Requirement: Look through the material below and copy exactly the lines from the line with "pinky pip: (271, 271)" to the line with "middle pip: (317, 141)", those two lines included.

══════

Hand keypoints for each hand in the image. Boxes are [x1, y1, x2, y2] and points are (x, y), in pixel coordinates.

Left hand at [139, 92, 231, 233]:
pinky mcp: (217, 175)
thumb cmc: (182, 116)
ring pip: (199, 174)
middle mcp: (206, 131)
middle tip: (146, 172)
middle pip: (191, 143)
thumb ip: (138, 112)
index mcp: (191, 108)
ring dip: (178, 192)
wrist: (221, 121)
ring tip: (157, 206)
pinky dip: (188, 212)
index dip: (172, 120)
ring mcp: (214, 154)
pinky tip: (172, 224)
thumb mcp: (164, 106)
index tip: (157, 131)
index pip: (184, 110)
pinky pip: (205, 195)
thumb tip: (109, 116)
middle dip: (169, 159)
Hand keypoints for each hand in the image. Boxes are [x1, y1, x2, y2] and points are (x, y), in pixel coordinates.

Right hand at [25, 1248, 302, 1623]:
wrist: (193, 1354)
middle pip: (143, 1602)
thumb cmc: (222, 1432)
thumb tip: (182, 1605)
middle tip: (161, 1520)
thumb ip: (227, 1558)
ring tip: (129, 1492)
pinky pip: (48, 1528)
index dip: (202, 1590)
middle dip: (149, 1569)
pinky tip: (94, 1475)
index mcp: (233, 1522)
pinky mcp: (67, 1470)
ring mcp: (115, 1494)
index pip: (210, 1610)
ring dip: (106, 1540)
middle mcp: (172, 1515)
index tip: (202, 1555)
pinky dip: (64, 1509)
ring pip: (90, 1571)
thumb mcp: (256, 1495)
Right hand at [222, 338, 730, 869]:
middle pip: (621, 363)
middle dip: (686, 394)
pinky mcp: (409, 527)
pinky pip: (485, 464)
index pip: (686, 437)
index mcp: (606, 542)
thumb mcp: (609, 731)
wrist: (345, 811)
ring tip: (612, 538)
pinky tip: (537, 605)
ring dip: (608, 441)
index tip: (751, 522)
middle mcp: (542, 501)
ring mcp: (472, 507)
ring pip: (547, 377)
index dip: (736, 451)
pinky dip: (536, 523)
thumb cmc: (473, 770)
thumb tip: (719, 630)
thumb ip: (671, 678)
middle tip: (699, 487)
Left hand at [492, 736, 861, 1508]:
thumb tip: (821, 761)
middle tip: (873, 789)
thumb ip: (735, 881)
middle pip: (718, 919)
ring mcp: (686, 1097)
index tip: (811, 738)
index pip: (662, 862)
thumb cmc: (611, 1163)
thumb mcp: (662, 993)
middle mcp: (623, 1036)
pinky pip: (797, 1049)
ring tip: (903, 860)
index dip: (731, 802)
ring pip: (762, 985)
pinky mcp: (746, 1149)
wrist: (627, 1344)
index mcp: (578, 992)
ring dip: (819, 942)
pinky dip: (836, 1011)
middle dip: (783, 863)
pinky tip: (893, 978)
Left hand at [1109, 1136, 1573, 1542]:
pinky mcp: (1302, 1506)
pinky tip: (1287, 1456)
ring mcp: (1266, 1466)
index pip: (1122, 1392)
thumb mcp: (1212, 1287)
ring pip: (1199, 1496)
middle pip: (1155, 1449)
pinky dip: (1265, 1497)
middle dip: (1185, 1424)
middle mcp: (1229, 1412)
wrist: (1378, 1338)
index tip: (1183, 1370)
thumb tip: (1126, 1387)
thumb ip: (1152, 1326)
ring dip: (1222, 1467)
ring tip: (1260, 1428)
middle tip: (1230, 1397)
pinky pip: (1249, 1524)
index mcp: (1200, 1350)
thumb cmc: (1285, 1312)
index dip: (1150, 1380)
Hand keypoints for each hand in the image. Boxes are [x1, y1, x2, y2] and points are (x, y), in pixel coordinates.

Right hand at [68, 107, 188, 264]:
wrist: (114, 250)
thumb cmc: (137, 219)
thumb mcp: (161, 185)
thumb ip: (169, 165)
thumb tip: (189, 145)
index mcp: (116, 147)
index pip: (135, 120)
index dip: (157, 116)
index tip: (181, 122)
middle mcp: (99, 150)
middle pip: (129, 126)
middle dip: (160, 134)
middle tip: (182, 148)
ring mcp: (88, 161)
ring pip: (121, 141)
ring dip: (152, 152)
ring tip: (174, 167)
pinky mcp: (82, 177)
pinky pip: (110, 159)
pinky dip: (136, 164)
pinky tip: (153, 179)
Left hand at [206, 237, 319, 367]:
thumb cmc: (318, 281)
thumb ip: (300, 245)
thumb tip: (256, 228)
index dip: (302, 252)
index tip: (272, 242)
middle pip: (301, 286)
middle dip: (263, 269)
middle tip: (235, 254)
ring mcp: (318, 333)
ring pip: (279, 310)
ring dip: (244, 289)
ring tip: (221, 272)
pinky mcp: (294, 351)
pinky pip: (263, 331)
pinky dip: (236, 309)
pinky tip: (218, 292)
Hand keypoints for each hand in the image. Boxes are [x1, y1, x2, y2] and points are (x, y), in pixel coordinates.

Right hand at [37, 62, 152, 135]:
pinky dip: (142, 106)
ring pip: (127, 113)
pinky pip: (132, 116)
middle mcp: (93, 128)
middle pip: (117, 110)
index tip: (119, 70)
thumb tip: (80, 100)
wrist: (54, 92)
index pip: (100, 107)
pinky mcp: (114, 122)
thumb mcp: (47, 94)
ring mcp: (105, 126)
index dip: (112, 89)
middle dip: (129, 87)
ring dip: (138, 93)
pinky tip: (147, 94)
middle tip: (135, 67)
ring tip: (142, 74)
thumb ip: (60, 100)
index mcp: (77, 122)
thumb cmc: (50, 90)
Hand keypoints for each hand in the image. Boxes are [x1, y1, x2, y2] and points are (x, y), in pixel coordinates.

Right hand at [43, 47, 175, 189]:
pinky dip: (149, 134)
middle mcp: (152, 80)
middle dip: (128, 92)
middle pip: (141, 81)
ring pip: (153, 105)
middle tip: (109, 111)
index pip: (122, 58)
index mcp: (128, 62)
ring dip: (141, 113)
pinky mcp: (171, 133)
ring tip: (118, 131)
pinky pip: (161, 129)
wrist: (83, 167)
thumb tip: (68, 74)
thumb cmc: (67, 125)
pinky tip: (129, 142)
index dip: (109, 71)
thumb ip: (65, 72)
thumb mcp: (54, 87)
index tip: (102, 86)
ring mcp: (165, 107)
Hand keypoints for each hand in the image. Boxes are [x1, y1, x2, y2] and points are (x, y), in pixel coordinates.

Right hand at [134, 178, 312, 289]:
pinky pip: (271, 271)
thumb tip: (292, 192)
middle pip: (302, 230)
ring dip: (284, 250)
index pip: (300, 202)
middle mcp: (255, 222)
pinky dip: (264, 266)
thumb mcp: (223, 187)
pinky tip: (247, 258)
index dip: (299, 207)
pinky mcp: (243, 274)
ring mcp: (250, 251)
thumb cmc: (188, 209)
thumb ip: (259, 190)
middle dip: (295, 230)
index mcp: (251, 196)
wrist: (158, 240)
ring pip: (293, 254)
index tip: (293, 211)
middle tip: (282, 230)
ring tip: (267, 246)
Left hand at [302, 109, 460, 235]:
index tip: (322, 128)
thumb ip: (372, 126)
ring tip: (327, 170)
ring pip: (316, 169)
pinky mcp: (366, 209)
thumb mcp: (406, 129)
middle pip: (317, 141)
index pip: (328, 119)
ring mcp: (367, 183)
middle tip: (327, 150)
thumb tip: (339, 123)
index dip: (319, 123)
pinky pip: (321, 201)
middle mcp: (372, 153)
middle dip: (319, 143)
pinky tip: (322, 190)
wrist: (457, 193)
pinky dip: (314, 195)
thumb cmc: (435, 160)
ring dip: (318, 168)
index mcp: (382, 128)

══════

Exercise response:
pinky pip: (271, 271)
thumb tip: (292, 192)
middle pip: (302, 230)
ring dip: (284, 250)
index pip: (300, 202)
middle mcp: (255, 222)
pinky dip: (264, 266)
thumb mcp: (223, 187)
pinky tip: (247, 258)
index dip: (299, 207)
pinky mcp: (243, 274)
ring mcp: (250, 251)
thumb cmc: (188, 209)
thumb ip: (259, 190)
middle dip: (295, 230)
index mcp: (251, 196)
wrist: (158, 240)
ring pip: (293, 254)
index tip: (293, 211)
middle tip: (282, 230)
ring tip: (267, 246)
Left hand at [302, 109, 460, 235]:
index tip: (322, 128)
thumb ip: (372, 126)
ring tip: (327, 170)
ring pip: (316, 169)
pinky mcp: (366, 209)
thumb mcp: (406, 129)
middle pip: (317, 141)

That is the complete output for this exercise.